━━ MATERIAL SUPPLIED ━━

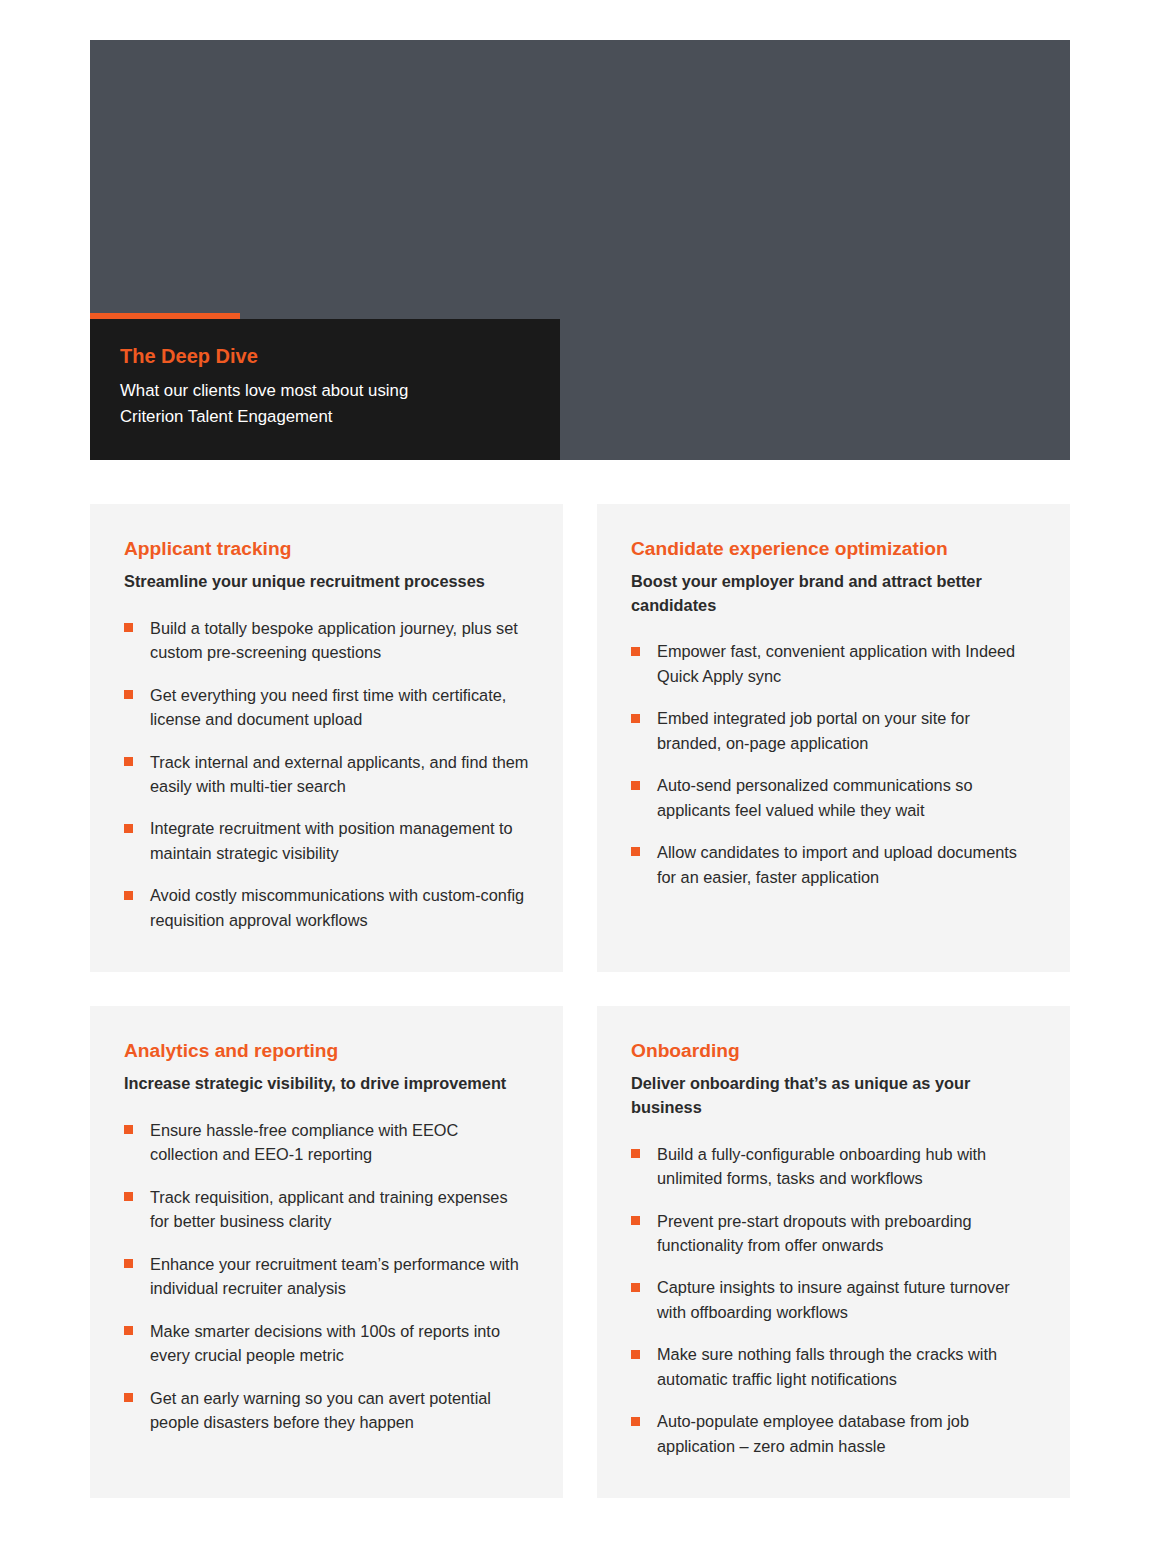The Deep Dive
What our clients love most about using
Criterion Talent Engagement
Applicant tracking
Streamline your unique recruitment processes
Build a totally bespoke application journey, plus set custom pre-screening questions
Get everything you need first time with certificate, license and document upload
Track internal and external applicants, and find them easily with multi-tier search
Integrate recruitment with position management to maintain strategic visibility
Avoid costly miscommunications with custom-config requisition approval workflows
Candidate experience optimization
Boost your employer brand and attract better candidates
Empower fast, convenient application with Indeed Quick Apply sync
Embed integrated job portal on your site for branded, on-page application
Auto-send personalized communications so applicants feel valued while they wait
Allow candidates to import and upload documents for an easier, faster application
Analytics and reporting
Increase strategic visibility, to drive improvement
Ensure hassle-free compliance with EEOC collection and EEO-1 reporting
Track requisition, applicant and training expenses for better business clarity
Enhance your recruitment team’s performance with individual recruiter analysis
Make smarter decisions with 100s of reports into every crucial people metric
Get an early warning so you can avert potential people disasters before they happen
Onboarding
Deliver onboarding that’s as unique as your business
Build a fully-configurable onboarding hub with unlimited forms, tasks and workflows
Prevent pre-start dropouts with preboarding functionality from offer onwards
Capture insights to insure against future turnover with offboarding workflows
Make sure nothing falls through the cracks with automatic traffic light notifications
Auto-populate employee database from job application – zero admin hassle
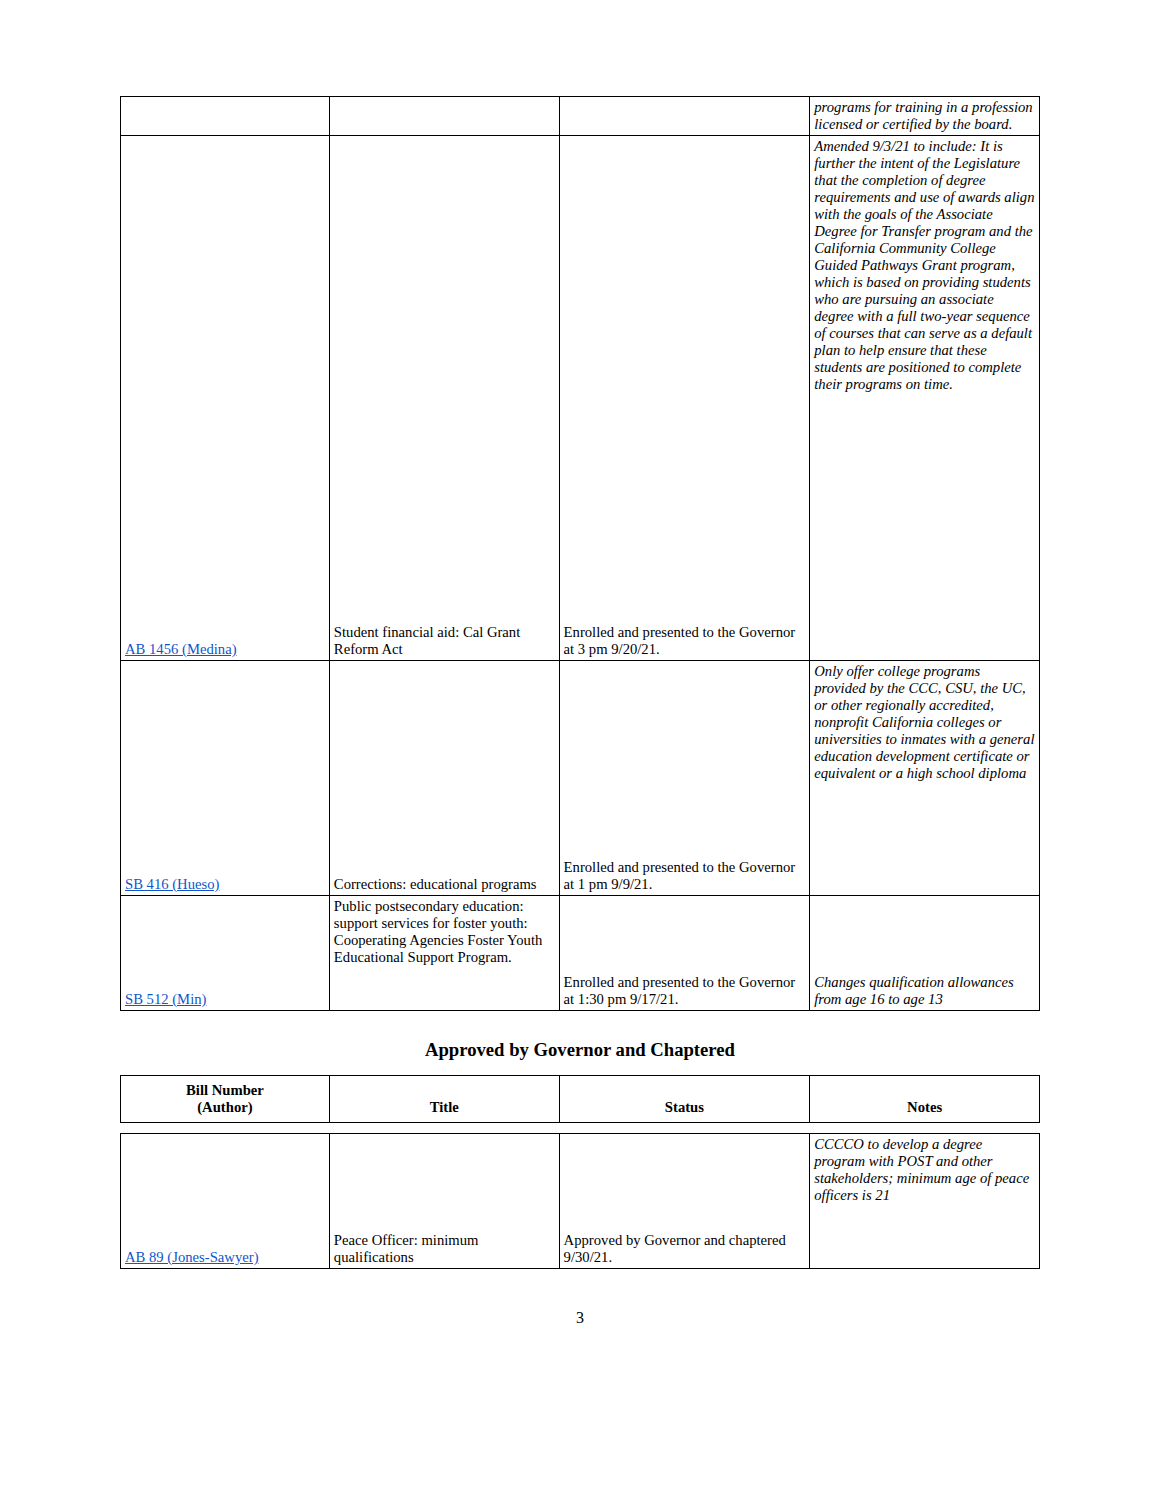| | | | programs for training in a profession licensed or certified by the board. |
| AB 1456 (Medina) | Student financial aid: Cal Grant Reform Act | Enrolled and presented to the Governor at 3 pm 9/20/21. | Amended 9/3/21 to include: It is further the intent of the Legislature that the completion of degree requirements and use of awards align with the goals of the Associate Degree for Transfer program and the California Community College Guided Pathways Grant program, which is based on providing students who are pursuing an associate degree with a full two-year sequence of courses that can serve as a default plan to help ensure that these students are positioned to complete their programs on time. |
| SB 416 (Hueso) | Corrections: educational programs | Enrolled and presented to the Governor at 1 pm 9/9/21. | Only offer college programs provided by the CCC, CSU, the UC, or other regionally accredited, nonprofit California colleges or universities to inmates with a general education development certificate or equivalent or a high school diploma |
| SB 512 (Min) | Public postsecondary education: support services for foster youth: Cooperating Agencies Foster Youth Educational Support Program. | Enrolled and presented to the Governor at 1:30 pm 9/17/21. | Changes qualification allowances from age 16 to age 13 |
Approved by Governor and Chaptered
| Bill Number (Author) | Title | Status | Notes |
| --- | --- | --- | --- |
| AB 89 (Jones-Sawyer) | Peace Officer: minimum qualifications | Approved by Governor and chaptered 9/30/21. | CCCCO to develop a degree program with POST and other stakeholders; minimum age of peace officers is 21 |
3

━━━

§ **WORK TO COMPLETE**: Your answer is an exact copy of the records above, stripped of pictures.

§ **TASK RESPONSE**:
The Deep Dive
What our clients love most about using
Criterion Talent Engagement
Applicant tracking
Streamline your unique recruitment processes
Build a totally bespoke application journey, plus set custom pre-screening questions
Get everything you need first time with certificate, license and document upload
Track internal and external applicants, and find them easily with multi-tier search
Integrate recruitment with position management to maintain strategic visibility
Avoid costly miscommunications with custom-config requisition approval workflows
Candidate experience optimization
Boost your employer brand and attract better candidates
Empower fast, convenient application with Indeed Quick Apply sync
Embed integrated job portal on your site for branded, on-page application
Auto-send personalized communications so applicants feel valued while they wait
Allow candidates to import and upload documents for an easier, faster application
Analytics and reporting
Increase strategic visibility, to drive improvement
Ensure hassle-free compliance with EEOC collection and EEO-1 reporting
Track requisition, applicant and training expenses for better business clarity
Enhance your recruitment team’s performance with individual recruiter analysis
Make smarter decisions with 100s of reports into every crucial people metric
Get an early warning so you can avert potential people disasters before they happen
Onboarding
Deliver onboarding that’s as unique as your business
Build a fully-configurable onboarding hub with unlimited forms, tasks and workflows
Prevent pre-start dropouts with preboarding functionality from offer onwards
Capture insights to insure against future turnover with offboarding workflows
Make sure nothing falls through the cracks with automatic traffic light notifications
Auto-populate employee database from job application – zero admin hassle
| | | | programs for training in a profession licensed or certified by the board. |
| AB 1456 (Medina) | Student financial aid: Cal Grant Reform Act | Enrolled and presented to the Governor at 3 pm 9/20/21. | Amended 9/3/21 to include: It is further the intent of the Legislature that the completion of degree requirements and use of awards align with the goals of the Associate Degree for Transfer program and the California Community College Guided Pathways Grant program, which is based on providing students who are pursuing an associate degree with a full two-year sequence of courses that can serve as a default plan to help ensure that these students are positioned to complete their programs on time. |
| SB 416 (Hueso) | Corrections: educational programs | Enrolled and presented to the Governor at 1 pm 9/9/21. | Only offer college programs provided by the CCC, CSU, the UC, or other regionally accredited, nonprofit California colleges or universities to inmates with a general education development certificate or equivalent or a high school diploma |
| SB 512 (Min) | Public postsecondary education: support services for foster youth: Cooperating Agencies Foster Youth Educational Support Program. | Enrolled and presented to the Governor at 1:30 pm 9/17/21. | Changes qualification allowances from age 16 to age 13 |
Approved by Governor and Chaptered
| Bill Number (Author) | Title | Status | Notes |
| --- | --- | --- | --- |
| AB 89 (Jones-Sawyer) | Peace Officer: minimum qualifications | Approved by Governor and chaptered 9/30/21. | CCCCO to develop a degree program with POST and other stakeholders; minimum age of peace officers is 21 |
3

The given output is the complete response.